There are fascinating aspects to the crisis. One is the role of the International Monetary Fund. The IMF was already active in eastern Europe before the euro hit real trouble, but it was hardly expected to become senior fireman at the rescue of the euro. Yet that’s how it has turned out, probably because the Fund can provide the independence and muscle which the European institutions lack.
Another feature is the way in which EU countries outside the euro area have responded to the crisis. The UK, for instance, has committed direct support to Ireland of €7bn, and Sweden has also announced its willingness to help. Of course the British and Irish economies are deeply interlinked, British banks are heavily exposed to Ireland and Ireland is one of the UK’s main export markets. The stability of the euro is essential for all European economies, whether they be in or out of the eurozone.
Finalising the bail-out facility for Ireland has been an object lesson in how economic governance might or might not work in the future. Take Ireland’s 12½ per cent corporation tax. For nearly 40 years other member states have demanded that the rate be raised closer to the European average. It is a highly sensitive issue well beyond the eurozone. Rhodri Morgan, first minister for Wales from 2000 until 2009, argues in today’s FT that Ireland’s tax regime sucked inward investment away from poorer regions of the UK like Wales and attracted big corporations to register in Dublin. He demands at least an undertaking that Ireland does not present itself as a tax haven.
There’s little doubt that Germany and France thought a bail-out of Ireland would give them the leverage they needed to force up the corporate tax rate. It has been a consistent theme in French and German press reports for weeks. No wonder that the Irish resisted any bail-out for as long as they could! They have fought tooth and claw to protect the low rate and perhaps made this a condition of accepting the eurozone support which was deemed essential to prevent a wider euro crisis.

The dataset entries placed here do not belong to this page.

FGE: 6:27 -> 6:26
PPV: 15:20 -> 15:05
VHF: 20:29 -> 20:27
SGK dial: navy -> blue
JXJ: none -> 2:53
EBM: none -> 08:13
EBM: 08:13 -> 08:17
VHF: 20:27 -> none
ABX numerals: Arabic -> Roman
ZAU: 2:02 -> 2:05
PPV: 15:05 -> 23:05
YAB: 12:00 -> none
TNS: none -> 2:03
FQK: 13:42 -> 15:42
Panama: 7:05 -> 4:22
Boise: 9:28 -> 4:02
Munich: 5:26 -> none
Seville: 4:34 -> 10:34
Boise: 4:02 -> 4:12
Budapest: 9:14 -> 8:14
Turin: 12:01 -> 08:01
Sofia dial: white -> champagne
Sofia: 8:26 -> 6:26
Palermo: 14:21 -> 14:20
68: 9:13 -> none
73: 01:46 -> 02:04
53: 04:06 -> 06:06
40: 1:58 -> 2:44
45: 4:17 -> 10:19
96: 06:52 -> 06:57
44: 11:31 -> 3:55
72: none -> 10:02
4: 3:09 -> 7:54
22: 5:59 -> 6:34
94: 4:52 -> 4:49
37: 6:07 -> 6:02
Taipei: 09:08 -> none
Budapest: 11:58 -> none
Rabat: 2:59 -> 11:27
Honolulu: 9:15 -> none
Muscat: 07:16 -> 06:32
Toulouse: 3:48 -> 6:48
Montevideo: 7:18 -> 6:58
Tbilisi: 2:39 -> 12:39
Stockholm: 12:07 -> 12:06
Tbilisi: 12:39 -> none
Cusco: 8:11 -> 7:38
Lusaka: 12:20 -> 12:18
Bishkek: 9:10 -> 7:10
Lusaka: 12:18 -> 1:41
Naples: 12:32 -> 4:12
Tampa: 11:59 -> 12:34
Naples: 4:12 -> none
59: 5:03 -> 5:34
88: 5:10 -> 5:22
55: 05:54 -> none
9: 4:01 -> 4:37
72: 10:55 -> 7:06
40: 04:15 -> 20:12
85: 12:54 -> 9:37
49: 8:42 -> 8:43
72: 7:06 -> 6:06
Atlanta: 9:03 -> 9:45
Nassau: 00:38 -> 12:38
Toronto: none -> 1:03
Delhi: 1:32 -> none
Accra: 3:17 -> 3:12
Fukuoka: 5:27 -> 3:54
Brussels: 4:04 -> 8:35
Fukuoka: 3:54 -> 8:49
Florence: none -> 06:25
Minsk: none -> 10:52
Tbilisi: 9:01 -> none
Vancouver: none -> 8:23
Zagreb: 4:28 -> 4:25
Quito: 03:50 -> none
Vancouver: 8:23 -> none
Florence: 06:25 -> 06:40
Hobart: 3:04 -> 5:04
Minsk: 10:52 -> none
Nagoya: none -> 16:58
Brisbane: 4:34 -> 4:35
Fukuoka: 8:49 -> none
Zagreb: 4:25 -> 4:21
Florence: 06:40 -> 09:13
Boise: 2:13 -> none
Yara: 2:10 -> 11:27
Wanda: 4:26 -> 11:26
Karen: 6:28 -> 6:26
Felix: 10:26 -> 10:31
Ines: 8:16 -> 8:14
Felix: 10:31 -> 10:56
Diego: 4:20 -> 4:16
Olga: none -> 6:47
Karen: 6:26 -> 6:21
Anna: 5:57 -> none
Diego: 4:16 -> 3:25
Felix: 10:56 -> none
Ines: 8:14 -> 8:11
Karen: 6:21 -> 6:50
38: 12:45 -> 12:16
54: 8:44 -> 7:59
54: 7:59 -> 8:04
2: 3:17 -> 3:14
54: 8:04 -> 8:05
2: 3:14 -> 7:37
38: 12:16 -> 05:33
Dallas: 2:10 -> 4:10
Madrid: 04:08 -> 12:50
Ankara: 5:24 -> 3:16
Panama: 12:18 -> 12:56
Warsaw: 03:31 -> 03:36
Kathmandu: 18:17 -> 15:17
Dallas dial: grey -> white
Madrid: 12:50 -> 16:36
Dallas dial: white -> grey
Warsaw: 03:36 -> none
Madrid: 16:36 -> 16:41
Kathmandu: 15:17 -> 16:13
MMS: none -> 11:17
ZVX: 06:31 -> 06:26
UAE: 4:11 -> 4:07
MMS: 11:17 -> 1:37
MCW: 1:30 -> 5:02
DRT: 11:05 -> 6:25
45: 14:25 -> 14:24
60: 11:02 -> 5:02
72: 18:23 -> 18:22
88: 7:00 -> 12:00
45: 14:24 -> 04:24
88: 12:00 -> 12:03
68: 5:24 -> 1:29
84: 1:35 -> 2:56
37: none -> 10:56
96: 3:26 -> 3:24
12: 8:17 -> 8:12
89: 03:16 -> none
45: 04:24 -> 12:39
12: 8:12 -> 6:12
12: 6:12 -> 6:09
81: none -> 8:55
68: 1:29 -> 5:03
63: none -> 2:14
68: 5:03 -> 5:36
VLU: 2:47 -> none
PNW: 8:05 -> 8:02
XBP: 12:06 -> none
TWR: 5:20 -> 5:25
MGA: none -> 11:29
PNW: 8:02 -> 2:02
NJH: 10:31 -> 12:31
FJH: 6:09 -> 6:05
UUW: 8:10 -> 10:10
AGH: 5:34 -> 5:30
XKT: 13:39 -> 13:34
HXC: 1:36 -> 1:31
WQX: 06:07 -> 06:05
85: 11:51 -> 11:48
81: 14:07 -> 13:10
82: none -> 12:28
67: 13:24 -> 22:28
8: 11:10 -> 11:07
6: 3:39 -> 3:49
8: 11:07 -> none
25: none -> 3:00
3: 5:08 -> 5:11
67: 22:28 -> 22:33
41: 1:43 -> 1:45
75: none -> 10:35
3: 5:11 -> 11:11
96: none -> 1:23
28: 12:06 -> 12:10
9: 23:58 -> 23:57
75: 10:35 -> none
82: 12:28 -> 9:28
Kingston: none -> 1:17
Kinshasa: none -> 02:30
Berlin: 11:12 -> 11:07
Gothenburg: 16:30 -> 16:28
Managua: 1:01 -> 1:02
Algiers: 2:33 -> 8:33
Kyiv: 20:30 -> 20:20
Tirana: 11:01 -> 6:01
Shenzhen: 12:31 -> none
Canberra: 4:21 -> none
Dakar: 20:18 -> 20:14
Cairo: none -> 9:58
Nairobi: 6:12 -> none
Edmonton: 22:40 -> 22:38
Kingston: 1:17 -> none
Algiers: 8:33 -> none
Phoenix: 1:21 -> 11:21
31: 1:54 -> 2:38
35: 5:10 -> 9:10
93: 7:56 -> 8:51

The Irish were not on their own in resisting the pressure. They had allies among other EU countries for whom fiscal policy must remain the prerogative of national governments and is no business of European institutions. Eurozone economic governance is not for them.
The position of Germany is now key. It’s ironical that Chancellor Merkel should claim the pre-eminence of politics over markets just when she is arguing that bondholders should share the pain of sovereign default. The markets have bitten back with a vengeance. Their fear – that this approach will be a feature of any Irish, Portuguese or Spanish bail-out – sets the backdrop for tumultuous weeks ahead.